Views from investors regarding the status of hotel finance

Mike Wilbert, Sr.”I think that the Fed’s rate cuts in the second half of the year will result in lower interest rates.”

Aeppel Glyn.”[Fed Chairman] Powell has stated that they want to gradually lower interest rates and that inflation is expected to stabilize at 2%. It will proceed very steadily and slowly.

 

2024 refis

According to HREC, given the more stable capital markets environment, the wall of maturities, and the banks’ decreased willingness to “extend and pretend,” this year should be favorable for refinancing.

What do hotel investors think?

Aeppel Glyn.”Strong may not be the best term to use. Refinancing opportunities will be available for assets with robust operations and cash flow, but sales of assets may be necessary for those under stress.

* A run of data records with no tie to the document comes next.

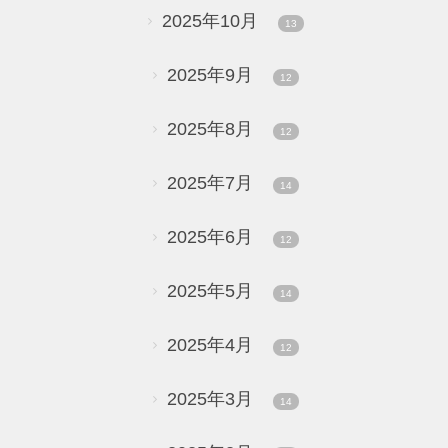
2025年10月
13
2025年9月
12
2025年8月
12
2025年7月
14
2025年6月
12
2025年5月
14
2025年4月
12
2025年3月
14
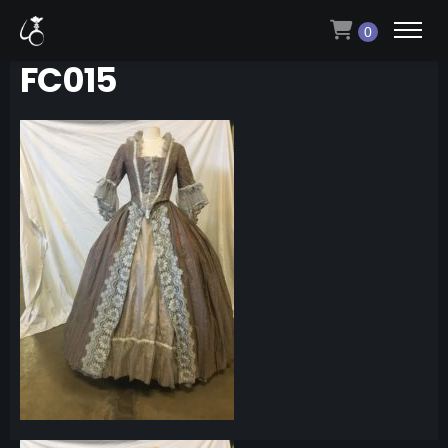
0
FC015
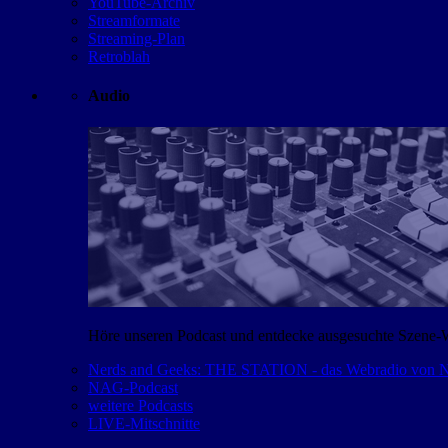
YouTube-Archiv
Streamformate
Streaming-Plan
Retroblah
Audio
Höre unseren Podcast und entdecke ausgesuchte Szene-
Nerds and Geeks: THE STATION - das Webradio von
NAG-Podcast
weitere Podcasts
LIVE-Mitschnitte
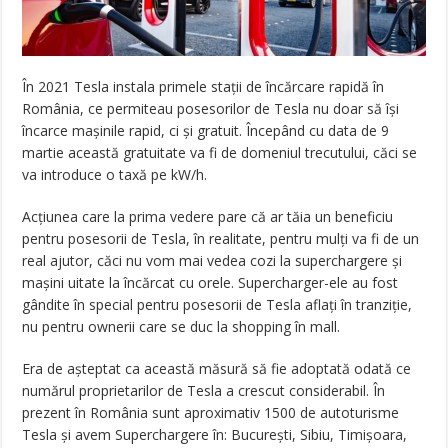
În 2021 Tesla instala primele stații de încărcare rapidă în
România, ce permiteau posesorilor de Tesla nu doar să își
încarce mașinile rapid, ci și gratuit. Începând cu data de 9
martie această gratuitate va fi de domeniul trecutului, căci se
va introduce o taxă pe kW/h.
Acțiunea care la prima vedere pare că ar tăia un beneficiu
pentru posesorii de Tesla, în realitate, pentru mulți va fi de un
real ajutor, căci nu vom mai vedea cozi la superchargere și
mașini uitate la încărcat cu orele. Supercharger-ele au fost
gândite în special pentru posesorii de Tesla aflați în tranziție,
nu pentru ownerii care se duc la shopping în mall.
Era de așteptat ca această măsură să fie adoptată odată ce
numărul proprietarilor de Tesla a crescut considerabil. În
prezent în România sunt aproximativ 1500 de autoturisme
Tesla și avem Superchargere în: București, Sibiu, Timișoara,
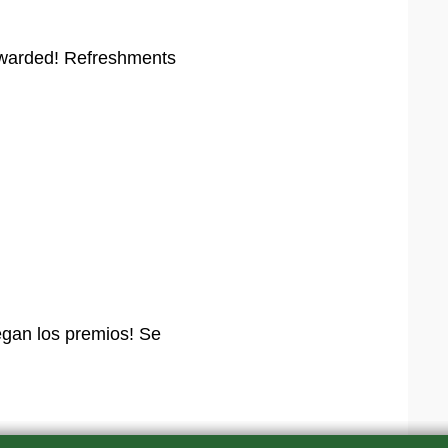
e awarded! Refreshments
regan los premios! Se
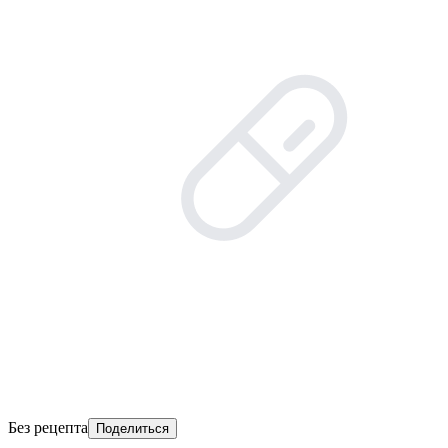
Без рецепта
Поделиться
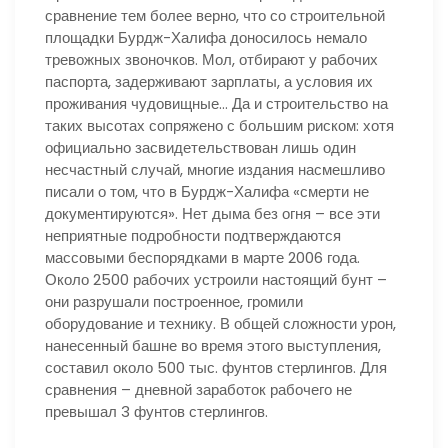
сравнение тем более верно, что со строительной
площадки Бурдж-Халифа доносилось немало
тревожных звоночков. Мол, отбирают у рабочих
паспорта, задерживают зарплаты, а условия их
проживания чудовищные… Да и строительство на
таких высотах сопряжено с большим риском: хотя
официально засвидетельствован лишь один
несчастный случай, многие издания насмешливо
писали о том, что в Бурдж-Халифа «смерти не
документируются». Нет дыма без огня – все эти
неприятные подробности подтверждаются
массовыми беспорядками в марте 2006 года.
Около 2500 рабочих устроили настоящий бунт –
они разрушали построенное, громили
оборудование и технику. В общей сложности урон,
нанесенный башне во время этого выступления,
составил около 500 тыс. фунтов стерлингов. Для
сравнения – дневной заработок рабочего не
превышал 3 фунтов стерлингов.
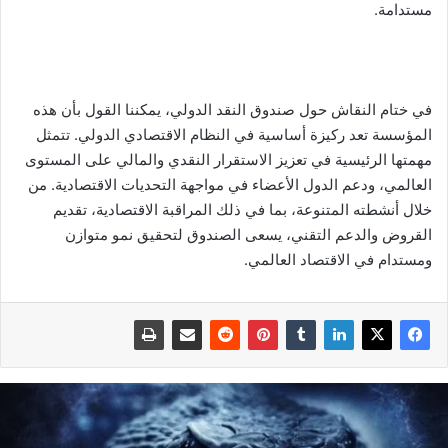
مستدامة.
في ختام النقاش حول صندوق النقد الدولي، يمكننا القول بأن هذه
المؤسسة تعد ركيزة أساسية في النظام الاقتصادي الدولي. تتمثل
مهمتها الرئيسية في تعزيز الاستقرار النقدي والمالي على المستوى
العالمي، ودعم الدول الأعضاء في مواجهة التحديات الاقتصادية. من
خلال أنشطته المتنوعة، بما في ذلك المراقبة الاقتصادية، تقديم
القروض والدعم التقني، يسعى الصندوق لتحقيق نمو متوازن
ومستدام في الاقتصاد العالمي.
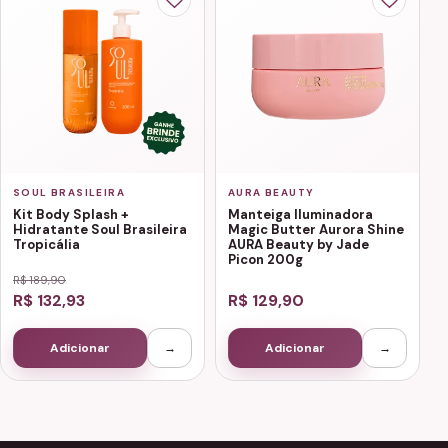
SOUL BRASILEIRA
AURA BEAUTY
Kit Body Splash +
Manteiga Iluminadora
Hidratante Soul Brasileira
Magic Butter Aurora Shine
Tropicália
AURA Beauty by Jade
Picon 200g
R$ 189,90
R$ 132,93
R$ 129,90
Adicionar
→
Adicionar
→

Christopher Rooks.”Since we are comparing the last 15 years, rates will stabilize, but the cost of capital will remain high over the long run.” The day will belong to non-traditional lenders who can provide liquidity.

Gregory Friedman.”Refinances will undoubtedly be driven by rate stability. However, many potential borrowers will require fresh equity injections, sometimes known as “cash in refi,” before they will even consider refinancing their houses because rising interest rates and rising cap rates have caused real estate prices to decline. We observe that at least 20% of borrowers need more equity in order to refinance.

Greg Mount. “In 2023 we saw $541 billion in debt come due, the highest ever. From what we’ve heard, in 2028 more than $2.2 trillion in debt is maturing and much will have to be refinanced at a higher rate. So, to answer your question refis in 2024 will likely not be as strong as 2023, and from what we have seen lenders seem to be working with borrowers, albeit at higher rates.”